I'm studying number theory on Marcus book and at a certain point I'm required to prove the following facts about the Frobenius automorphism.
We start with a lemma and then are required to specialize it
Lemma: Let K be a number field, and L,M two finite extensions of it, let now P, Q, U, V be primes in K, M, L ,ML such that Q, U lie over P and V lies over Q and U. Then if P is unramified in M $\phi(V|Q)$ restricted to M is equal to $\phi(U|P)^{f(Q|P)}$
Let now $$\begin{matrix} K&\subset& L&\subset& M&\\ \cup & & \cup && \cup\\ P&\subset& Q&\subset& U\end{matrix} $$, here P is unramified in M so that we can use the lemma.
I want to prove the following two things:
$\phi(U|Q)=\phi(U|P)^{f(Q|P)}$
If L is normal of K then $\phi(Q|P)$ is the restriction of $\phi(U|P)$ to L.
I don't really get what is meant by restriciton to [] and so I'm finding hard to find an answer to my questions.
Can you help me?
The first statement you have to prove is related to the property of the norm of the ideal $P$, we have that, since $Q$ lies over $P$, $||Q||=||P||^{f}$ (This happens because P is unramified, so $PO_L=Q_1\cdots Q_r$ then $||PO_L||=||P||^{rf}=||Q||^{r}$).
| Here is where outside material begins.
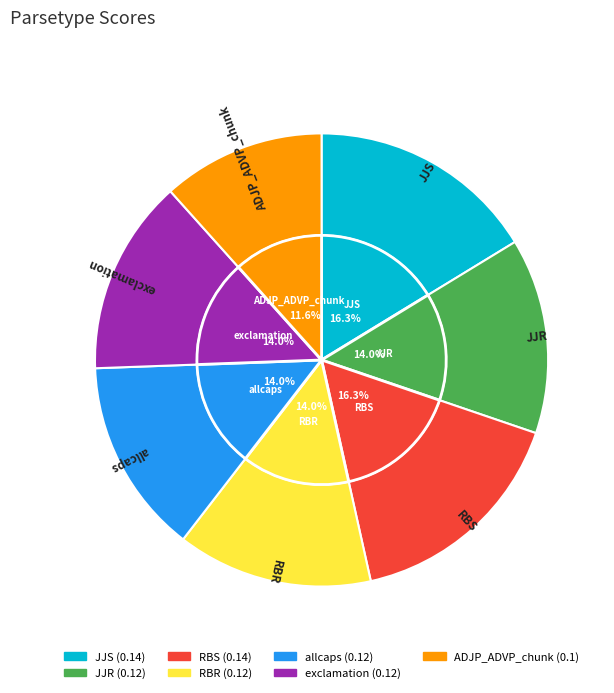

Which slice is the largest?

JJS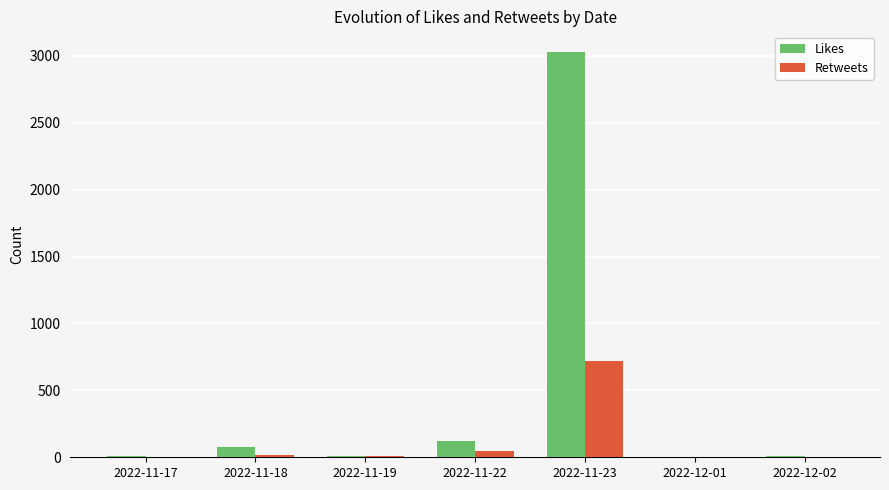

Where is Likes nearest to the value 1516?

2022-11-22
For the second point, you have $\phi (U|P)$ and $\phi (Q|P)$ the first morphism acts (comes from a morphism of the Galois group) on the field $O_M/U$ sending an element $a$ to $a^{||P||}$. The second morphism does the same thing but acts on the field $O_L/Q$. What you have to prove is, when you know that a morphism of the first group is associated to a certain morphism in the Galois group, you take this last one and restrict to $L$. Now you check whether or not this morphism in the new galois group correspond to the automorphism of the finite field you were looking for.